Denn wenn niemand mehr an Veränderung glaubt, handelt auch niemand mehr.
Und wenn wir nicht handeln, überlassen wir dann nicht genau den Mächtigen die Entscheidungen?
Hoffnung bedeutet für mich nicht, die Realität zu beschönigen. Sie bedeutet, die Realität anzuerkennen und dennoch Raum für Möglichkeiten offen zu halten.
Geschichte wird oft falsch erzählt
Geschichte wird häufig als Abfolge großer Persönlichkeiten und mächtiger Entscheidungen erzählt. Dabei verschwinden die vielen Aktivistinnen, Bewegungen und Gemeinschaften, die Veränderungen überhaupt erst möglich gemacht haben.
Viele Errungenschaften, die heute selbstverständlich erscheinen, wurden von Menschen erkämpft, die lange Zeit als unrealistisch oder naiv galten.

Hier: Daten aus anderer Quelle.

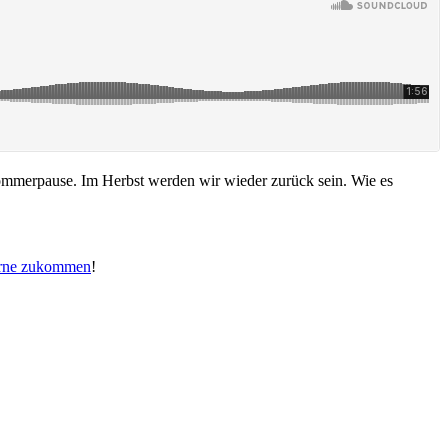
Sommerpause. Im Herbst werden wir wieder zurück sein. Wie es
gerne zukommen
!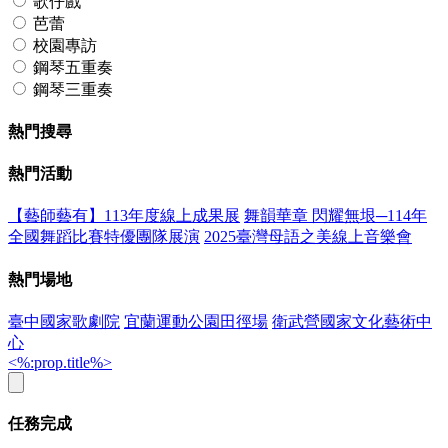
歌仔戲
芭蕾
校園專訪
鋼琴五重奏
鋼琴三重奏
熱門搜尋
熱門活動
【藝師藝有】113年度線上成果展
舞韻華章 閃耀無垠─114年
全國舞蹈比賽特優團隊展演
2025臺灣母語之美線上音樂會
熱門場地
臺中國家歌劇院
宜蘭運動公園田徑場
衛武營國家文化藝術中
心
<%:prop.title%>
任務完成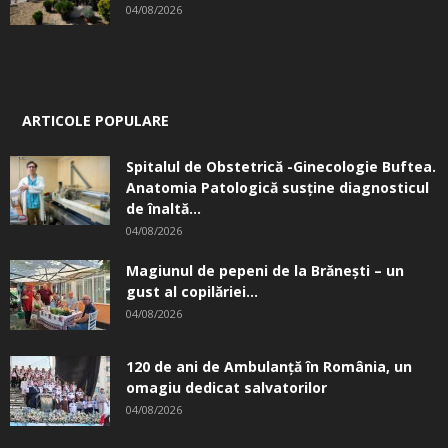
04/08/2026
ARTICOLE POPULARE
Spitalul de Obstetrică -Ginecologie Buftea.
Anatomia Patologică susţine diagnosticul
de înaltă...
04/08/2026
Magiunul de pepeni de la Brăneşti – un
gust al copilăriei...
04/08/2026
120 de ani de Ambulanță în România, un
omagiu dedicat salvatorilor
04/08/2026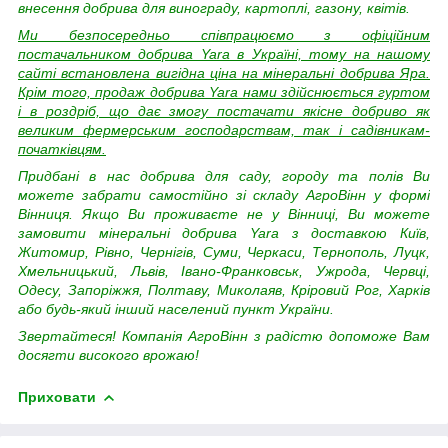
внесення добрива для винограду, картоплі, газону, квітів.
Ми безпосередньо співпрацюємо з офіційним
постачальником добрива Yara в Україні, тому на нашому
сайті встановлена вигідна ціна на мінеральні добрива Яра.
Крім того, продаж добрива Yara нами здійснюється гуртом
і в роздріб, що дає змогу постачати якісне добриво як
великим фермерським господарствам, так і садівникам-
початківцям.
Придбані в нас добрива для саду, городу та полів Ви
можете забрати самостійно зі складу АгроВінн у формі
Вінниця. Якщо Ви проживаєте не у Вінниці, Ви можете
замовити мінеральні добрива Yara з доставкою
Київ,
Житомир, Рівно, Чернігів, Суми, Черкаси, Тернополь, Луцк,
Хмельницький, Львів, Івано-Франковськ, Ужрода, Червці,
Одесу, Запоріжжя, Полтаву, Миколаяв, Кріровий Рог, Харків
або будь-який інший населений пункт України.
Звертайтеся! Компанія АгроВінн з радістю допоможе Вам
досягти високого врожаю!
Приховати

Die Abschaffung der Sklaverei, das Frauenwahlrecht oder die LGBTQ+-Bewegung entstanden nicht, weil Machthabende plötzlich ihre Meinung änderten. Sie entstanden, weil Menschen an eine Möglichkeit glaubten. Menschen, die am Rand der Gesellschaft standen und deren Erfolg zum damaligen Zeitpunkt alles andere als wahrscheinlich war. Sie hofften, dass Veränderung möglich ist, und gaben sich nicht mit dem Status quo zufrieden.

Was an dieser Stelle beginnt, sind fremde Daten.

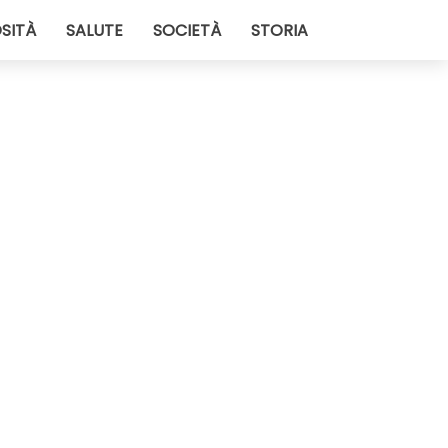
SITÀ
SALUTE
SOCIETÀ
STORIA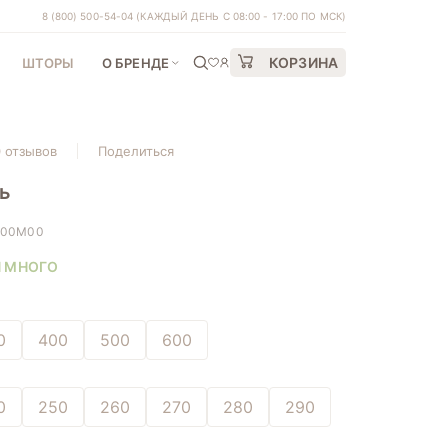
8 (800) 500-54-04
(КАЖДЫЙ ДЕНЬ С 08:00 - 17:00 ПО МСК)
КОРЗИНА
ШТОРЫ
О БРЕНДЕ
0 отзывов
Поделиться
ь
S00M00
И МНОГО
0
400
500
600
0
250
260
270
280
290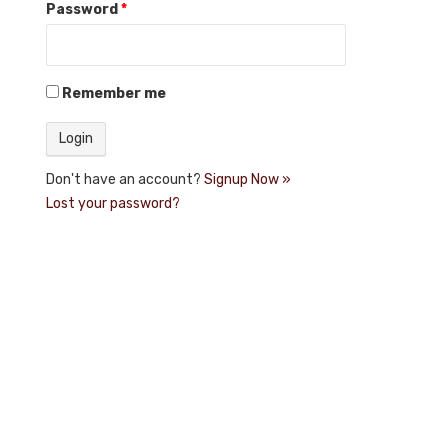
Password
*
Remember me
Don't have an account?
Signup Now »
Lost your password?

Ihre Hoffnung wurde zum Motor ihres Handelns. Und aus vielen kleinen Handlungen entstanden Veränderungen, die zuvor unmöglich schienen.
Leidenschaftliche Menschen haben immer wieder gezeigt, dass das, was ist, nicht zwangsläufig so bleiben muss. Dass der Status quo ungerecht oder falsch sein kann.

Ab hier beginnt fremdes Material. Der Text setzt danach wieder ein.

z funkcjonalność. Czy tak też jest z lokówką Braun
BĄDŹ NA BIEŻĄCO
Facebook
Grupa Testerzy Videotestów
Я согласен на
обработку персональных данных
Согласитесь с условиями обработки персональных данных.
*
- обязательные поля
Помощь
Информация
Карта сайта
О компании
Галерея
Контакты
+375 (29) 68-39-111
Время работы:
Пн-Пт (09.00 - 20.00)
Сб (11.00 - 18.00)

Handlungen entfalten ihre Wirkung oft erst viel später
Wie viele Autorinnen, Autoren oder Künstlerinnen und Künstler wurden erst lange nach ihrem Tod wirklich verstanden oder berühmt?
Wir säen Samen und sehen nur die Möglichkeit, dass sie wachsen.
Wir pflanzen einen Baum, ohne zu wissen, ob wir jemals in seinem Schatten sitzen werden. Trotzdem pflanzen wir ihn. Nicht aus Gewissheit, sondern aus Hoffnung.
Warum also nicht heute einen Baum pflanzen?
Einen Fluss renaturieren.
Einen Menschen unterstützen.
Vielleicht geht es gar nicht immer darum, möglichst schnell Wirkung zu sehen.
Vielleicht geht es vielmehr darum, das zu tun, was sich für uns im Moment richtig anfühlt.
Denn genau dort entsteht für mich Hoffnung.
Ich frage mich manchmal:
Was verändert unsere Welt mehr? Der Glaube, dass ohnehin alles verloren ist – oder das Vertrauen, dass unser Handeln trotz aller Unsicherheit etwas bewirken kann?
Nicht erst dann, wenn ich weiß, dass mein Handeln erfolgreich sein wird.
Sondern schon in dem Moment, in dem ich spüre, dass ich in die richtige Richtung gehe.
Ob und wann daraus etwas entsteht, liegt oft außerhalb meines Einflusses.
Aber Sinn entsteht für mich nicht erst am Ziel. Er entsteht auf dem Weg.
Vielleicht ist genau das Hoffnung:
Das Vertrauen, dass der nächste richtige Schritt bereits Sinn macht.
Auch wenn wir noch nicht wissen, wohin er führt.
Denn vielleicht beginnt jede Veränderung mit derselben einfachen Frage:
Gibt es eine Möglichkeit?
LUMA – It begins in you.
Mini Übung
Denke heute an eine Sache, die dir wichtig ist, die du dir wünschst – in deinem Leben, deiner Familie oder unserer Welt.
Frage dich nicht: Wird das funktionieren?
Frage dich stattdessen: Was wäre der nächste kleine Schritt, wenn ich daran glauben würde, dass er Sinn macht?
Dann geh genau diesen einen Schritt.
Reflexionsfrage
Wo in meinem Leben warte ich auf Gewissheit, obwohl vielleicht schon Hoffnung für den nächsten Schritt reichen würde?